==== Data records

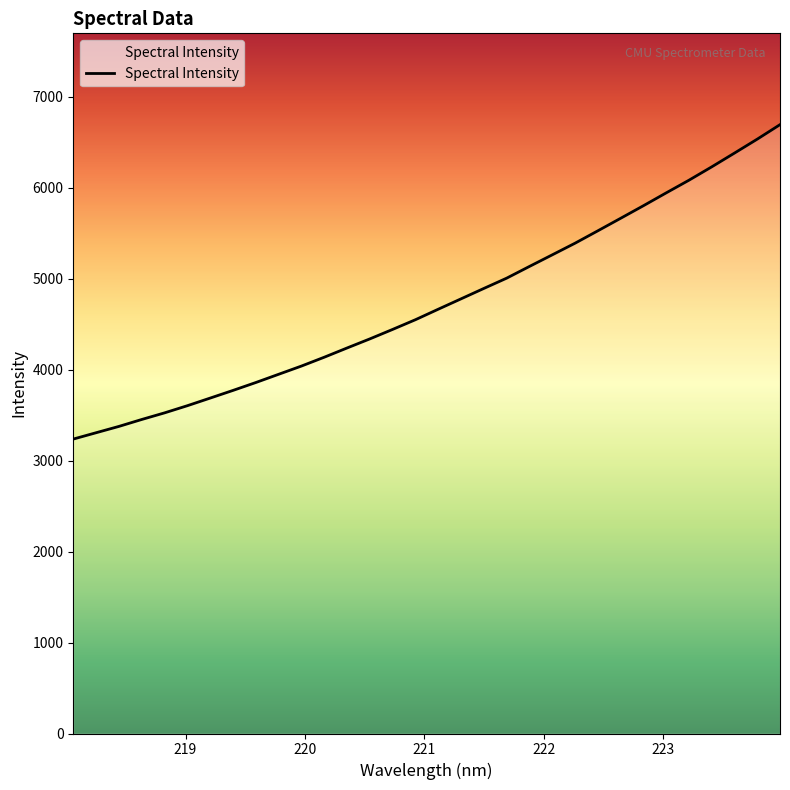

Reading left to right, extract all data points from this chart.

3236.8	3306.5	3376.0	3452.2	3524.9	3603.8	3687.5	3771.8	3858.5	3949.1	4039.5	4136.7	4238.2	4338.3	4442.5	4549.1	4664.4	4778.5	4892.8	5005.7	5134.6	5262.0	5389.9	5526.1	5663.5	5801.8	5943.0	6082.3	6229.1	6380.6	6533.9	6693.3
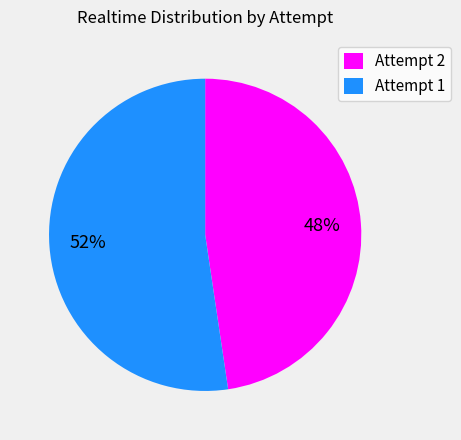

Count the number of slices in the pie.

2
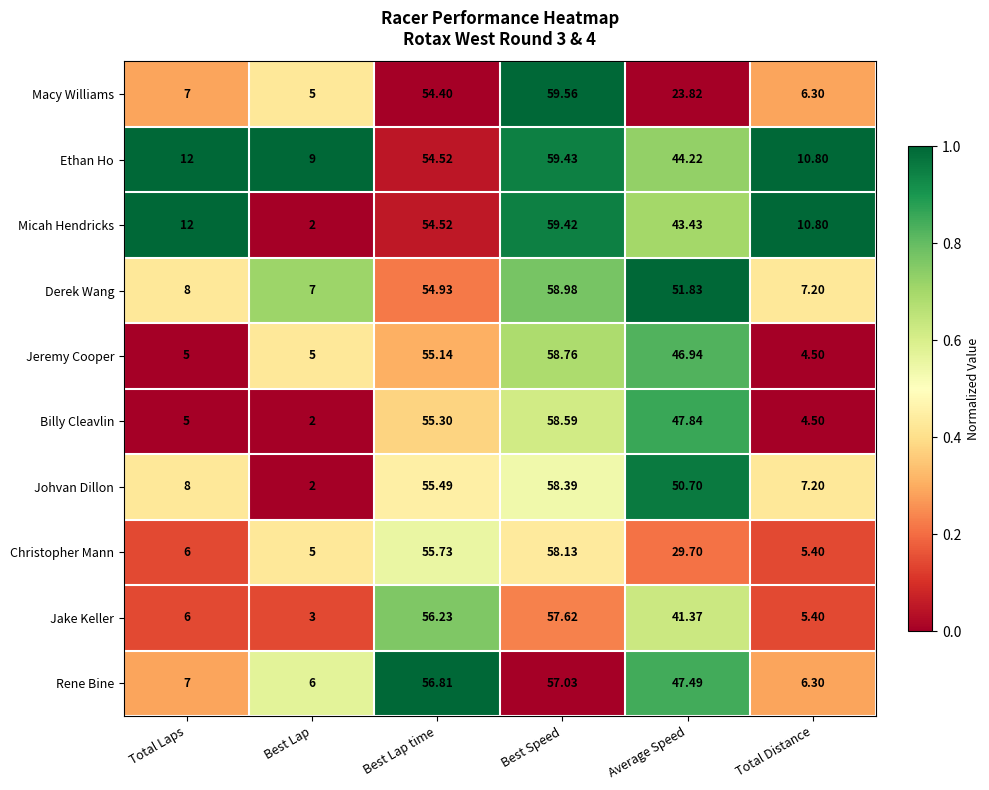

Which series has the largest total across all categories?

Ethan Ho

========

Copy out every line of the listing above word for word, leaving out the pictures.

Reading left to right, extract all data points from this chart.

3236.8	3306.5	3376.0	3452.2	3524.9	3603.8	3687.5	3771.8	3858.5	3949.1	4039.5	4136.7	4238.2	4338.3	4442.5	4549.1	4664.4	4778.5	4892.8	5005.7	5134.6	5262.0	5389.9	5526.1	5663.5	5801.8	5943.0	6082.3	6229.1	6380.6	6533.9	6693.3

Count the number of slices in the pie.

2

Which series has the largest total across all categories?

Ethan Ho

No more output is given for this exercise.